At that point, that's when I started my regime

of oxygen, they realized

that I couldn't live without oxygen anymore.

That lasted for a number of years

and then, I was able to get a portable concentrator.

It allowed me to travel more,

to go out of the house and visit.

One of the places I went was to King's Gate Mall

and there, they had a clinic, a pulmonary clinic,

put on by St. Paul's.

What they did is tell me about a pulmonary rehab program.

So, I was very fortunate to be able to be part

of that kind of program, it saved my life,

and switched my doctors.

He recommended, on our first meeting,

that I should be considered for a lung transplant

despite my age.

When I think about a lung transplant,

it's the first time that I had hope,

that I could see a light at the end of the tunnel.

I was accepted to be on the list.

So, to be on the list, you're on call 24 hours a day

and you don't know when that call's gonna come.

For me, it was 11 months later.

I was coming home, I was on the bus,

it was about 1 o'clock, 1:30,

and I got a phone call from the clinic saying,

"This is your call."

(chuckles)

Transplant surgery normally takes about 8 1/2 hours

and the recovery, you're there

for at least two, three, four days.

Things were going very well.

As I clipped right along from I.C.U, stepped down

to my private room and I was breathing on my own,

no oxygen, walking unaided,

I used a walker for a while but what happened

was that my lung filled up with fluid

and I caught a virus and so, they had to treat it.

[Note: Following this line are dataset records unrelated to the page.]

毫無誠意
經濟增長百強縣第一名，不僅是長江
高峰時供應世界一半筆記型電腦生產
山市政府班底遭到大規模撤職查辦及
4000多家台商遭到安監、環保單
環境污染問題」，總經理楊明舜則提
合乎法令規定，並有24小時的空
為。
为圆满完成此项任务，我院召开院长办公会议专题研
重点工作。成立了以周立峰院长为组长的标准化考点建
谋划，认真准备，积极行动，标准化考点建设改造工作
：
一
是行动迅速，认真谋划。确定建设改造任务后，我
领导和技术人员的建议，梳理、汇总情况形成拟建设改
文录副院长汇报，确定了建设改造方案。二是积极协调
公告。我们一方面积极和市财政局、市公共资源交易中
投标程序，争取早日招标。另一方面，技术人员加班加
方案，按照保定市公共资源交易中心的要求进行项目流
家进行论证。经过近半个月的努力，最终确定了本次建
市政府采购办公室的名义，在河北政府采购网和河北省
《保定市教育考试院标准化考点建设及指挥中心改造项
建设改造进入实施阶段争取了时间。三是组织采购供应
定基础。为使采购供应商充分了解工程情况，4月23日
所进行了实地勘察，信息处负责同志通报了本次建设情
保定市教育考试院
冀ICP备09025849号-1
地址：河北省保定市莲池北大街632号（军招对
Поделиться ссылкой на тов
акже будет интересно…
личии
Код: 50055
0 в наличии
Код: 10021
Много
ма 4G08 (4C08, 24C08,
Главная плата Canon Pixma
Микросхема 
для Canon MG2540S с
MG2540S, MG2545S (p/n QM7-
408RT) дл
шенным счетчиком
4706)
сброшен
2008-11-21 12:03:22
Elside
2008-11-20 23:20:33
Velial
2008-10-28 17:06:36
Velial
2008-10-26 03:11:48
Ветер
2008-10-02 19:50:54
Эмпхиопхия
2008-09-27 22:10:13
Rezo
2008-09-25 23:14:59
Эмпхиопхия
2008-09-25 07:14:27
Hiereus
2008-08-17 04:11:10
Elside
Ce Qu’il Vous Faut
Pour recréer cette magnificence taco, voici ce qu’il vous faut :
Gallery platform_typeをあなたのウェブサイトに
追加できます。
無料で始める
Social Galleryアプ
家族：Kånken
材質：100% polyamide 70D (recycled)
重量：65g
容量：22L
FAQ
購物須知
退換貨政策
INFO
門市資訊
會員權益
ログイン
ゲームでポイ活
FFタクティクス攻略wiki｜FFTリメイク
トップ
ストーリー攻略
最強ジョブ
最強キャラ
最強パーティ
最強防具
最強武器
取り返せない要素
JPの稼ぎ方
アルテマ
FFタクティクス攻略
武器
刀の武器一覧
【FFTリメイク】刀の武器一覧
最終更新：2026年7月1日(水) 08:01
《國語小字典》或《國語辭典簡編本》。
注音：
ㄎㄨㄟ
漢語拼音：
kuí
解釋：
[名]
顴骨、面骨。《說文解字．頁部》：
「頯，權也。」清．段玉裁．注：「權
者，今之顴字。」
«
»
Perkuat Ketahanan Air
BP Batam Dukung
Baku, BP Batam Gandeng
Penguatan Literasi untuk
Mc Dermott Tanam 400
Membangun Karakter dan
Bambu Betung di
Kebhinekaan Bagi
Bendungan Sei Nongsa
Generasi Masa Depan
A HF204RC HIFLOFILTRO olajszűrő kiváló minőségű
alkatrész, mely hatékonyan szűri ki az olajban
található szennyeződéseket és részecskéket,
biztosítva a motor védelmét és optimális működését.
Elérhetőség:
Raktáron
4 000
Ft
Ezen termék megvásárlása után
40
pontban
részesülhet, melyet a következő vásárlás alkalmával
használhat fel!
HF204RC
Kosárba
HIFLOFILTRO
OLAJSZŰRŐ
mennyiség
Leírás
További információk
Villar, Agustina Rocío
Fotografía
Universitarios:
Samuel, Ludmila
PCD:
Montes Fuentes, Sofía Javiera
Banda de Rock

So eventually, I was in I.C.U. for a couple days

then stepped down into a private room.

The biggest change for me after the lung transplant

and the point in which I knew things were really different

was when I was still in the hospital

and I started walking and I could walk four and five times

around the whole floor and not be out of breath.

I'd take my oxygen meter, I'd measure my oxygen level,

it'd be 99 to 100 when I'm walking.

And that's incredible.

As a result of the operation,

I feel very fortunate.

Fortunate in the things I'm able to do now

that I could not do before.

There's a whole new world opened up for me.

One of the things that I decided to do

is to become an advocate for lung problems.

So, I've become very active in the support groups.

I've become very active with the B.C. Lung Association.

I've been interviewed a number of times

and I, I wanna give back to others what I received.